Bei allen anderen Dingen ist es allein Deine Entscheidung, ob Du es tust und die Konsequenzen tragen willst; oder ob Du es sein lässt weil Du den Preis der Entscheidung nicht bezahlen willst. Es ist Deine freie Entscheidung. Hier spielen nur Deine inneren Unfreiheiten eine Rolle, Deine Ängste, Deine persönlichen Moralvorstellungen und Deine Unsicherheiten. Deine Unfreiheit kommt in den meisten Fällen aus Deinem Kopf und nicht von außen.

Noch ein letztes Beispiel: Kurts Chef ist ein respektloser Tyrann und macht Kurt jeden Tag das Leben schwer. Kurt sagt seinem Chef aber nicht, was er von seinem Verhalten hält, sondern schluckt seine Sticheleien jeden Tag. Das klingt jetzt vielleicht hart, aber wenn Kurt sich nicht wehrt, hat er eine Entscheidung getroffen. Seine Entscheidung lautet: Meine Sicherheit, mein Frieden und mein Einkommen sind mir wichtiger, als meine Würde. Es ist Kurts freie Entscheidung. Vielleicht hat er diese Entscheidung nicht bewusst getroffen. Aber dennoch lebt er diese Entscheidung jeden Tag.

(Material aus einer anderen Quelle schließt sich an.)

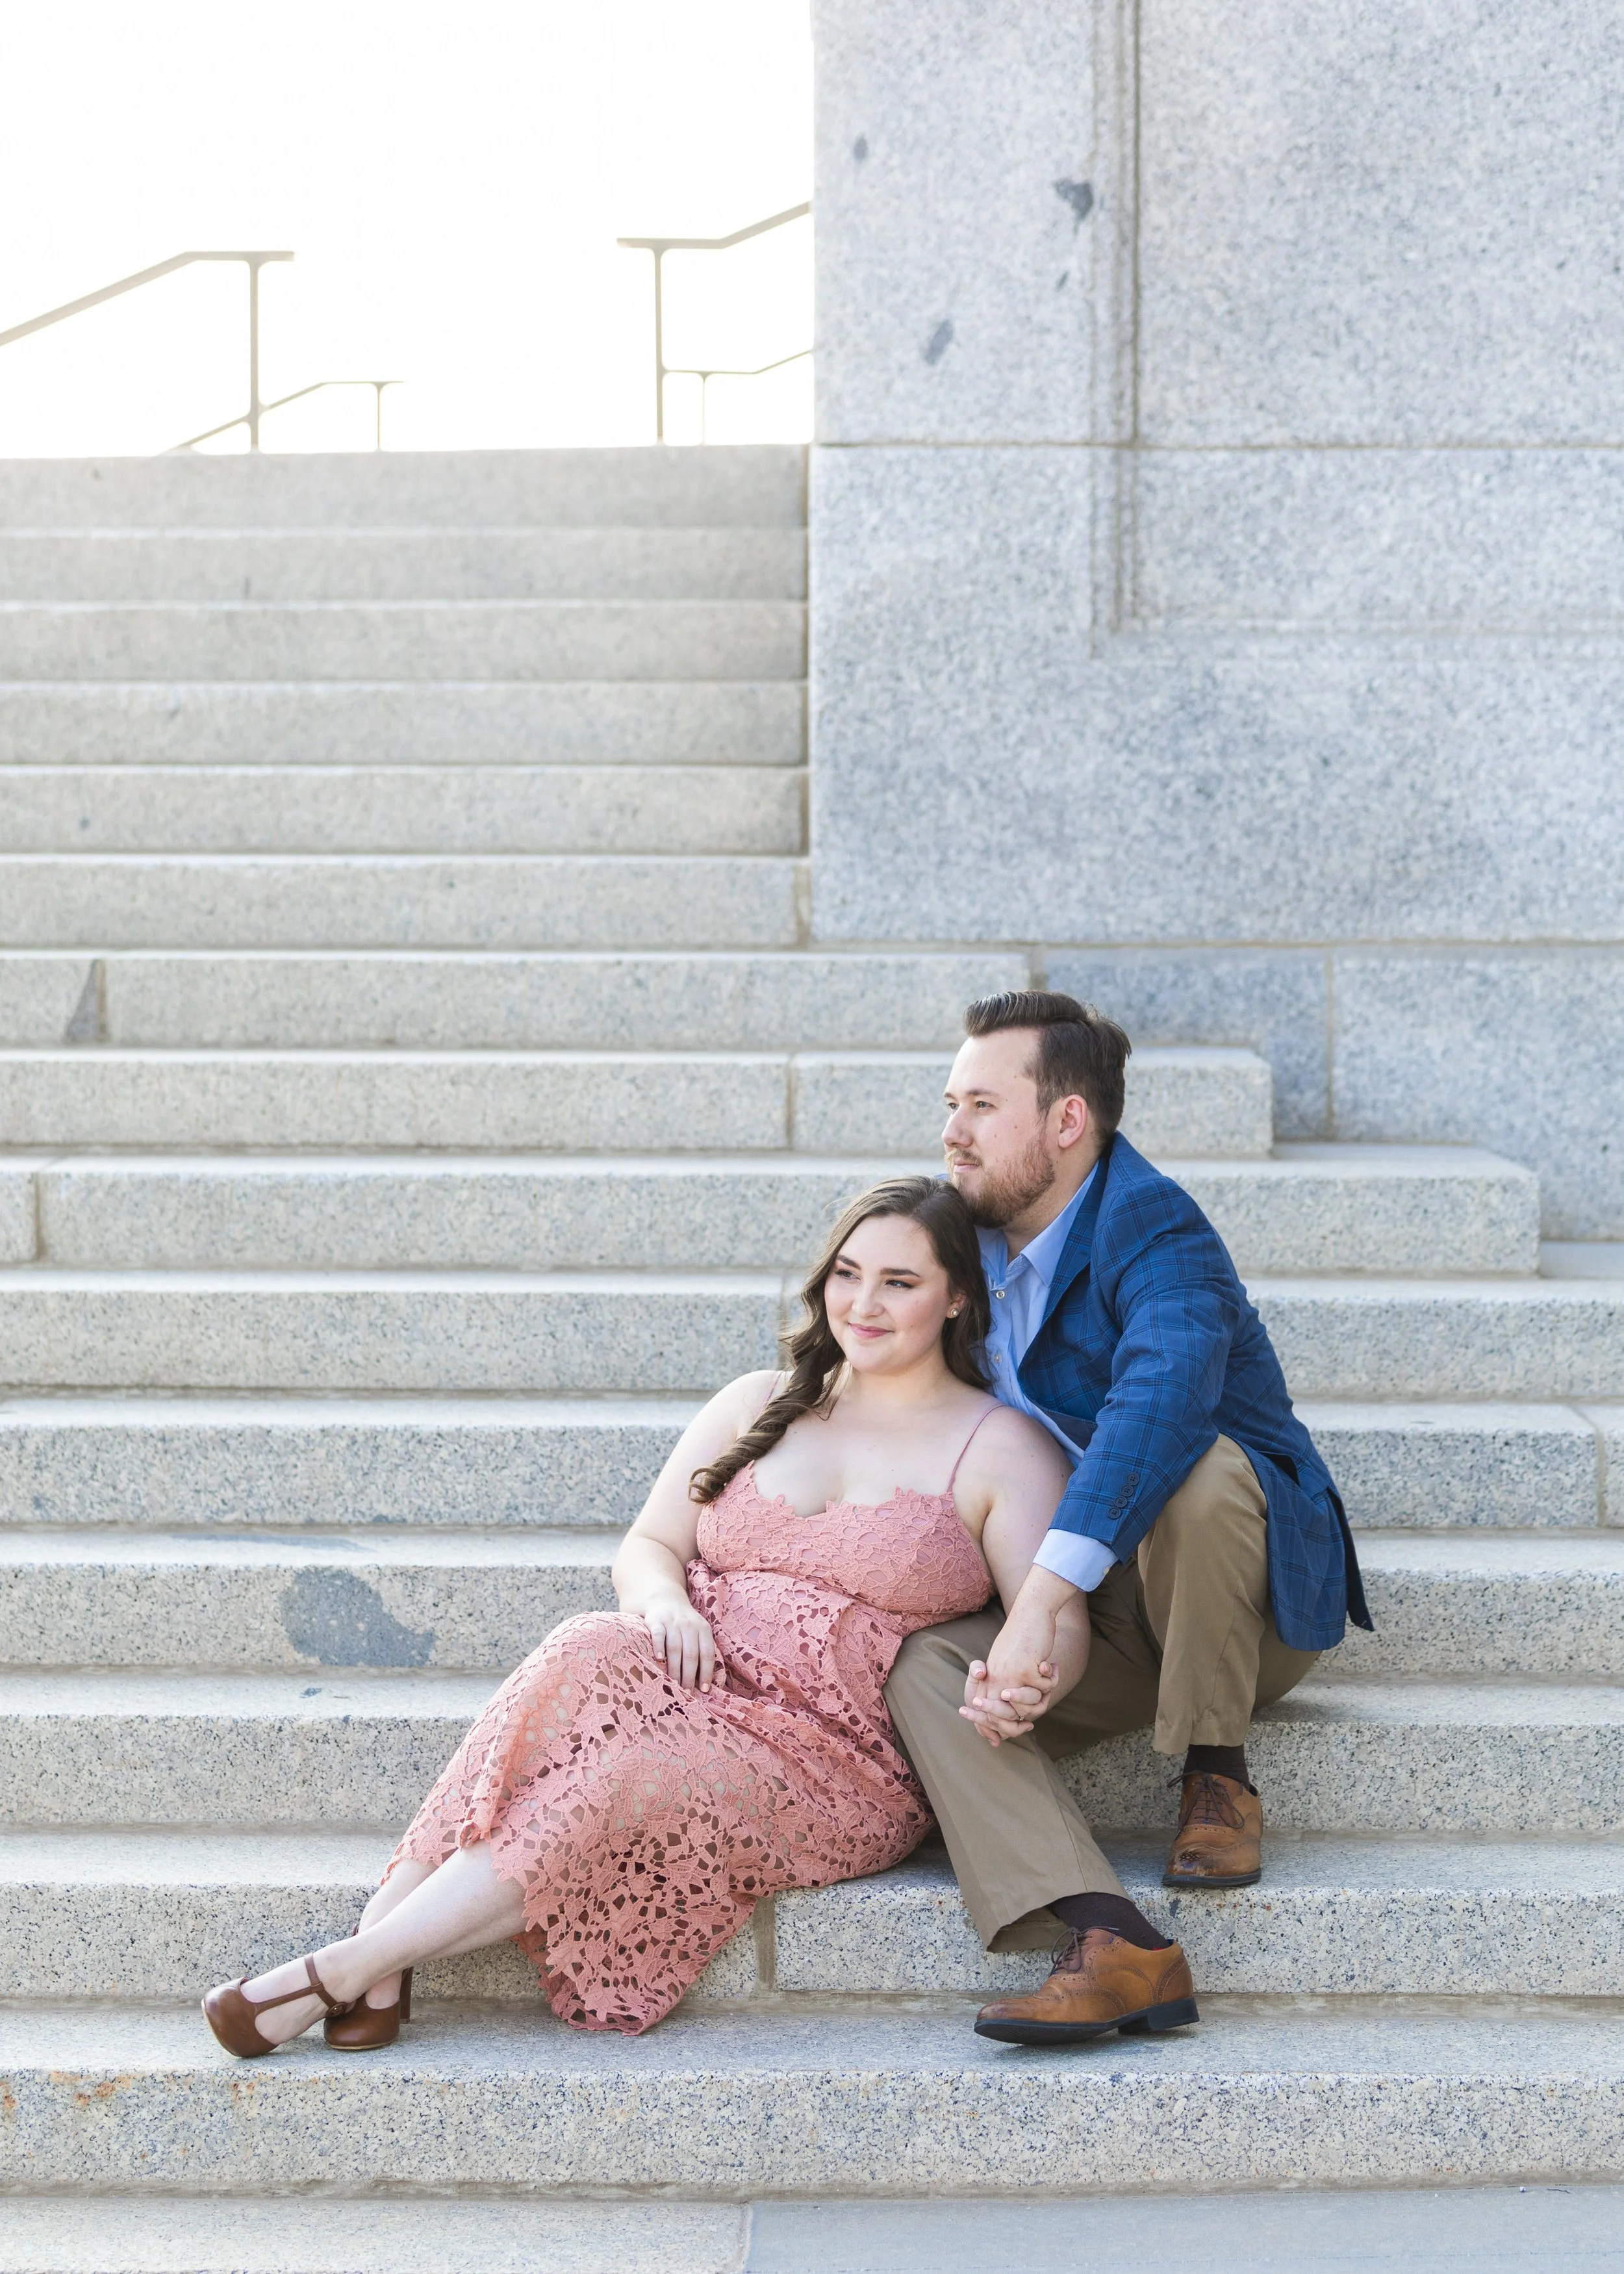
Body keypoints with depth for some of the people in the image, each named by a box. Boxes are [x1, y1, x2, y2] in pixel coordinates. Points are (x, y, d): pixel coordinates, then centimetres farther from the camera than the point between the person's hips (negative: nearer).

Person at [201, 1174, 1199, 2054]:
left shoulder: (1004, 1448, 5)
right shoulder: (759, 1404, 17)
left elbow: (1061, 1628, -4)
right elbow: (647, 1546, 15)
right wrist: (666, 1602, -10)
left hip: (843, 1767, -3)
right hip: (698, 1694, 3)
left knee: (623, 1782, -32)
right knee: (594, 1657, -33)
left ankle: (344, 1971, -28)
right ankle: (379, 1961, -38)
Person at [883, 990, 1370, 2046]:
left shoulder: (1154, 1231, -17)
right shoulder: (978, 1246, 7)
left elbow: (1166, 1391, -39)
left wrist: (1046, 1595, -48)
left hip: (1255, 1602, -6)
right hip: (1085, 1614, 6)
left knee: (1193, 1472, -37)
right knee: (925, 1664, -21)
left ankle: (1218, 1777, -14)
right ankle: (1106, 1938, -36)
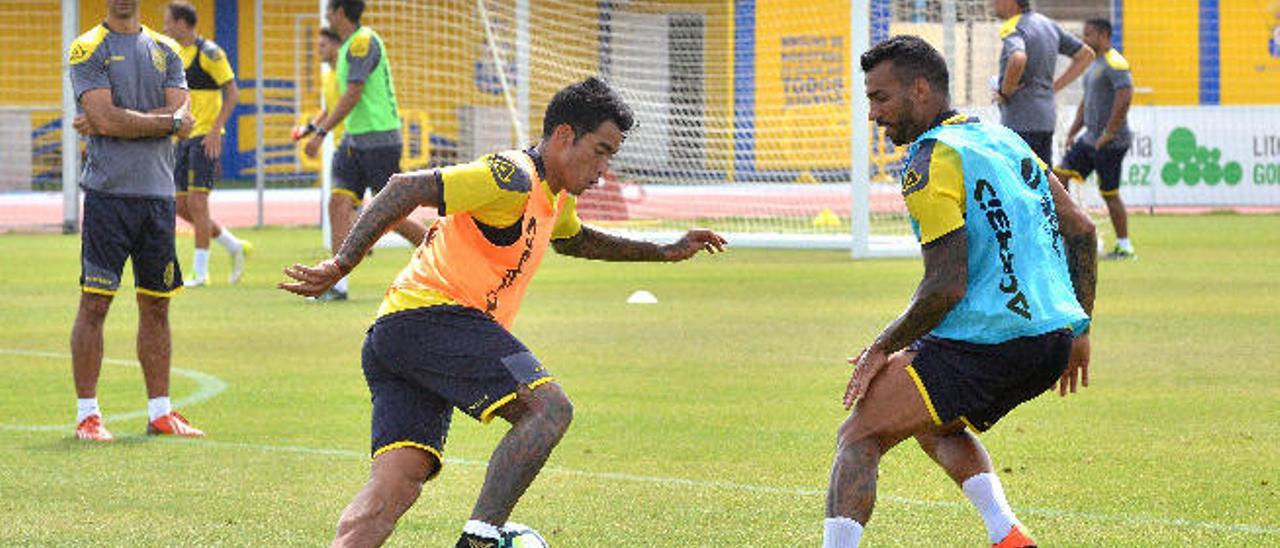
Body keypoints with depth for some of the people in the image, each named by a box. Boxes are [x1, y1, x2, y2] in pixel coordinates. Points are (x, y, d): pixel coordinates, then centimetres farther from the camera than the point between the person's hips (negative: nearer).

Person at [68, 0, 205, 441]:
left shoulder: (166, 51, 13)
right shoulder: (87, 50, -1)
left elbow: (183, 118, -1)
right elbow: (105, 118, -14)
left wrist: (118, 123, -10)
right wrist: (167, 122, -6)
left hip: (158, 193, 5)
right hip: (108, 190, -5)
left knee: (156, 305, 8)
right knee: (95, 303, -5)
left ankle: (159, 412, 13)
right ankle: (87, 414, -1)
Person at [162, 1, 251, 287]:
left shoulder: (208, 53, -11)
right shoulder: (176, 54, 13)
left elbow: (233, 92, -12)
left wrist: (216, 130, -19)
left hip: (206, 137, -8)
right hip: (184, 138, 8)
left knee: (196, 201, -11)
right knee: (181, 206, 6)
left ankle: (200, 271, -6)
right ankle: (235, 247, 19)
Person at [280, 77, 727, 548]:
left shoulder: (554, 196, 23)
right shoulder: (514, 178, -10)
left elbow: (575, 240, 47)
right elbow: (408, 188, -16)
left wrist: (664, 252, 42)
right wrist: (341, 266, -20)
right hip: (434, 316, -10)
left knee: (394, 489, -5)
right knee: (548, 407, -20)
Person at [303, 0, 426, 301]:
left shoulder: (363, 42, -14)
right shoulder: (350, 46, 15)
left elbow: (352, 95, -22)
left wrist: (321, 133, -23)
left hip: (379, 138, -9)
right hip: (355, 138, 9)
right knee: (339, 203, -5)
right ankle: (338, 284, -9)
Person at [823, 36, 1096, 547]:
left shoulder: (929, 163, -10)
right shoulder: (1003, 139, 17)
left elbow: (947, 286, -16)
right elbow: (1081, 228, 19)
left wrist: (882, 349, -5)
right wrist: (1078, 328, 24)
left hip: (985, 344, -9)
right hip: (1053, 339, 9)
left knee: (859, 438, -4)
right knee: (933, 423, 29)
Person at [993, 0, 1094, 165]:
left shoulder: (1012, 28, -13)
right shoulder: (1047, 24, 14)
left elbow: (1018, 59, -37)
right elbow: (1086, 54, 21)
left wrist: (1005, 91, -19)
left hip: (1021, 122, -9)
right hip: (1047, 116, 9)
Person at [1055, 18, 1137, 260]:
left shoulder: (1115, 64, -14)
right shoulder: (1095, 65, 18)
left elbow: (1125, 97, -25)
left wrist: (1109, 133, -24)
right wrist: (1072, 132, 17)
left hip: (1110, 142, -10)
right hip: (1090, 139, 10)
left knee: (1109, 193, -4)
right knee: (1060, 176, 4)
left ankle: (1125, 246, 4)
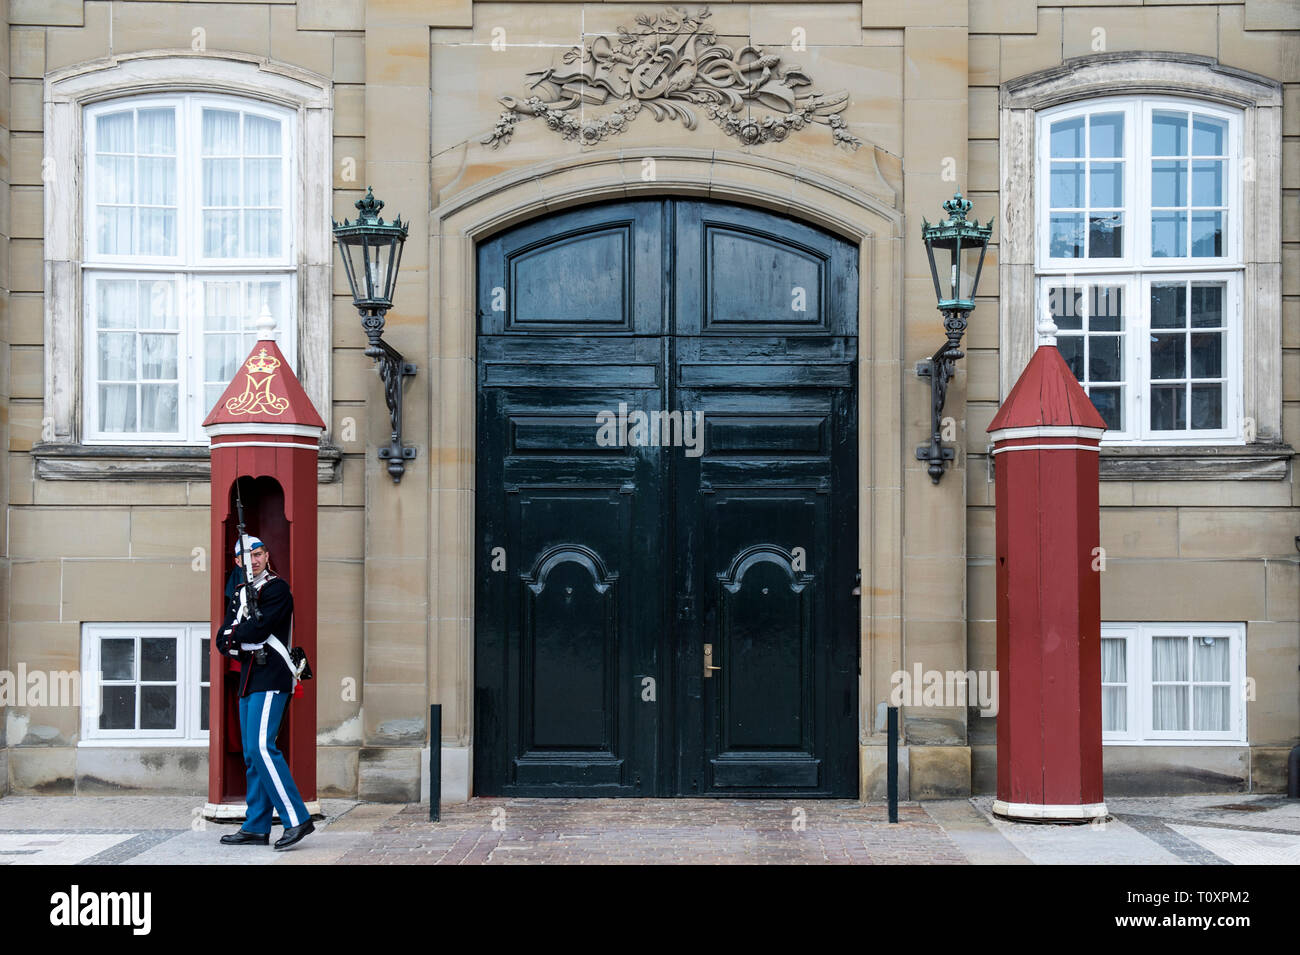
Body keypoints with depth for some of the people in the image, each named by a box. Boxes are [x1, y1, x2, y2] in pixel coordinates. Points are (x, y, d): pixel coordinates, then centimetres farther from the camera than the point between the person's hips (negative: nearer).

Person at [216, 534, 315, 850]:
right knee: (251, 753, 8)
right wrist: (242, 643, -9)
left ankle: (297, 818, -16)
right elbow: (223, 641, 10)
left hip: (271, 678, -9)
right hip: (249, 679, 9)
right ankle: (256, 828, 13)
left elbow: (259, 629, -18)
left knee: (261, 746, -17)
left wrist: (234, 635, 0)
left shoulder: (277, 588, -6)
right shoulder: (239, 593, 18)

Ich weiß nicht, wie frei oder unfrei Du Dich in Deinem Leben fühlst. Aber wenn Du Dich gerne freier fühlen möchtest, dann mache Dir vielleicht klar, dass Du in den meisten Bereichen Deines Lebens frei bist und freie Entscheidungen getroffen hast, auch wenn Du vielleicht die Konsequenzen dieser Entscheidungen so nicht gewollt hast.
Du sind viel freier, als Du glaubst. Denn in vielen Bereichen, in denen wir uns unfrei fühlen, sind wir es in Wirklichkeit gar nicht. Wir haben nur Angst, sind unsicher, zu bequem oder haben zu wenig Selbstvertrauen.
Und all das sind Dinge, an denen man arbeiten kann.
Und das Resultat ist: Mehr gefühlte Freiheit. Du weißt schon. Mit geradem Rücken durch die Gegend laufen. Sich selbst stolz im Spiegel anschauen. Tief durchatmen. Das ist es!